■ JOB ITEM:
Every record should be restated exactly, with no images included.

[AVAILABLE RECORDS]

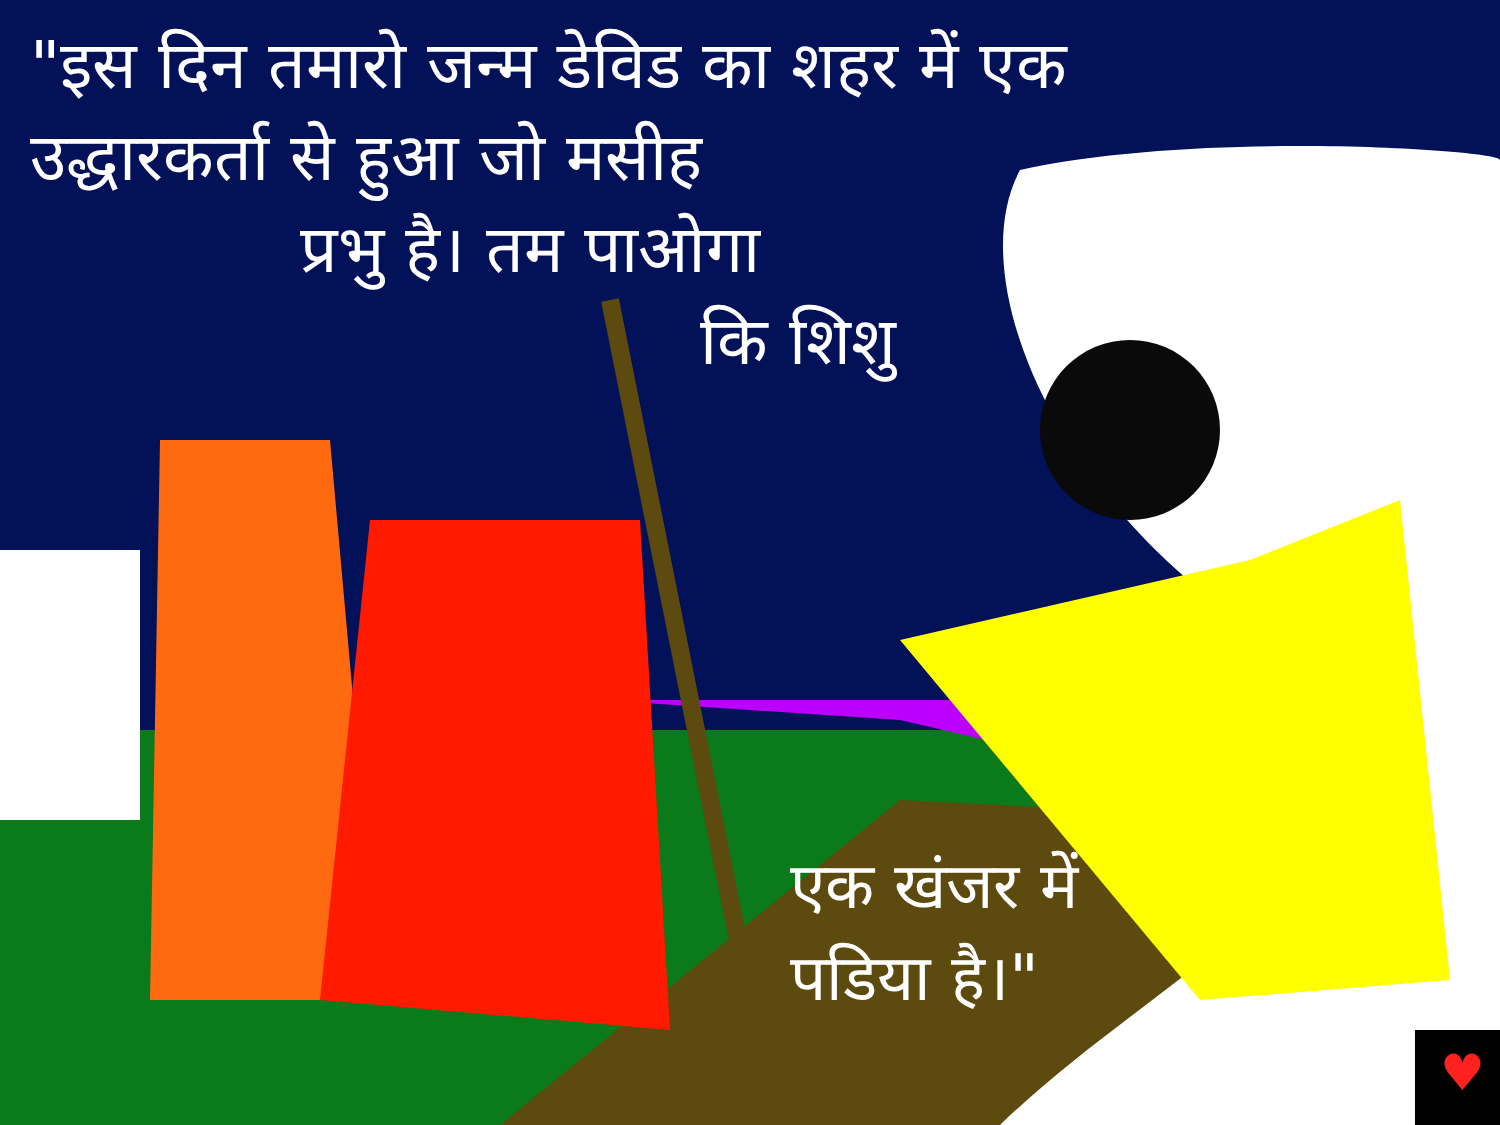♥
"इस दिन तमारो जन्म डेविड का शहर में एक
उद्धारकर्ता से हुआ जो मसीह
प्रभु है। तम पाओगा
कि शिशु
एक खंजर में
पडिया है।"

[/AVAILABLE RECORDS]

■ RESPONSE AREA:
♥
"इस दिन तमारो जन्म डेविड का शहर में एक
उद्धारकर्ता से हुआ जो मसीह
प्रभु है। तम पाओगा
कि शिशु
एक खंजर में
पडिया है।"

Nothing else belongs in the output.